The levers management can potentially pull for non-equity funding include; 1) debt funding for 60%-66.67% of upfront cap-ex, 2) a minority strategic partner, 3) pre-payment for off-take of gold and/or copper, 4) royalty/streaming deal(s), and 5) equipment financing.

Therefore, assuming a continued strong Au price, the Troilus project should be financeable without onerous equity dilution.

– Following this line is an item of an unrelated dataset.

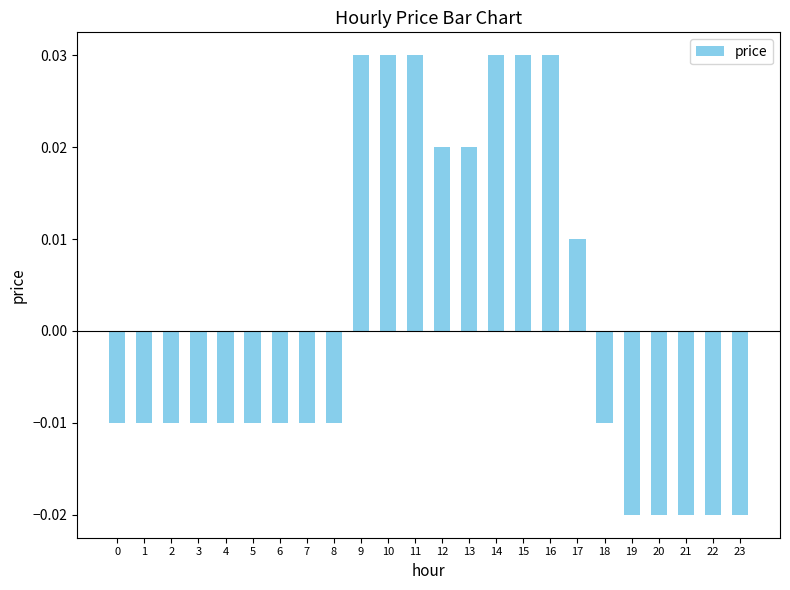

The chart shows a value of 0.1 at 9. True or false?

False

Management believes permits could be in hand by 4Q/25 or 1Q26, leading to commissioning & pre-production in 2H/28 or 1H/29.

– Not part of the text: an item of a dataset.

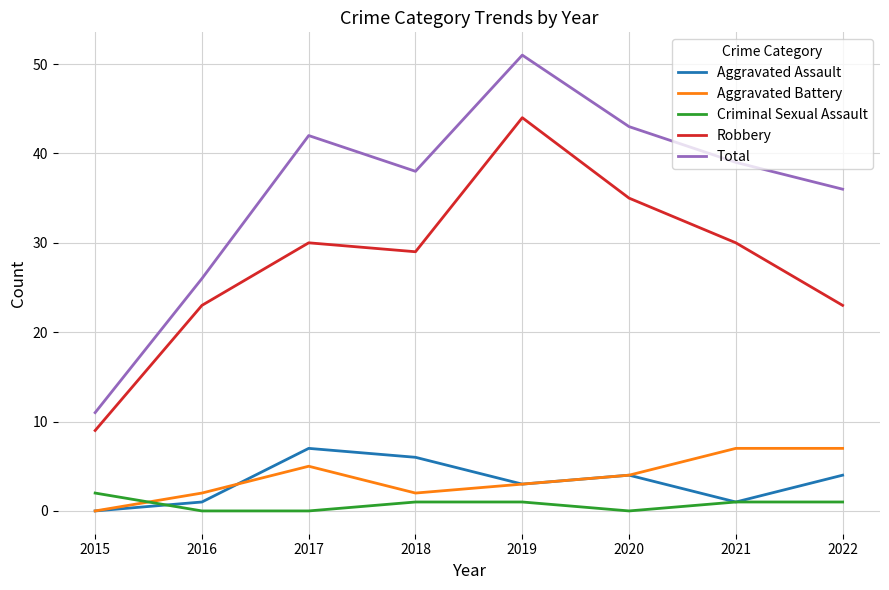

How many categories are shown in the chart?

8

At $2,514/oz. gold, possible improvements in BFS economics from adding higher-grade ounces, ample non-equity funding options, first production in 4-5 years, and mining-friendly Quebec government, institutions/agencies & investment funds — Troilus Gold (TSX: TLG) / (OTCQX: CHXMF) seems meaningfully de-risked & undervalued. {see new 3-minute corporate video}

Disclosures/disclaimers: The content of this article is for information only. Readers fully understand and agree that nothing contained herein, written by Peter Epstein of Epstein Research [ER], (together, [ER]) about Troilus Gold, including but not limited to, commentary, opinions, views, assumptions, reported facts, calculations, etc. is not to be considered implicit or explicit investment advice. Nothing contained herein is a recommendation or solicitation to buy or sell any security. [ER] is not responsible under any circumstances for investment actions taken by the reader. [ER] has never been, and is not currently, a registered or licensed financial advisor or broker/dealer, investment advisor, stockbroker, trader, money manager, compliance or legal officer, and does not perform market-making activities. [ER] is not directly employed by any company, group, organization, party, or person. The shares of Troilus Gold are highly speculative, and not suitable for all investors. Readers understand and agree that investments in small-cap stocks can result in a 100% loss of invested funds. It is assumed and agreed upon by readers that they will consult with their own licensed or registered financial advisors before making investment decisions.

At the time this article was posted, Troilus Gold was an advertiser on [ER] and Peter Epstein owned shares in the company purchased in the open market.

Readers understand and agree that they must conduct due diligence above and beyond reading this article. While the author believes he’s diligent in screening out companies that, for any reason whatsoever, are unattractive investment opportunities, he cannot guarantee that his efforts will (or have been) successful. [ER] is not responsible for any perceived, or actual, errors including, but not limited to, commentary, opinions, views, assumptions, reported facts & financial calculations, or for the completeness of this article or future content. [ER] is not expected or required to subsequently follow or cover events & news, or write about any particular company or topic. [ER] is not an expert in any company, industry sector or investment topic.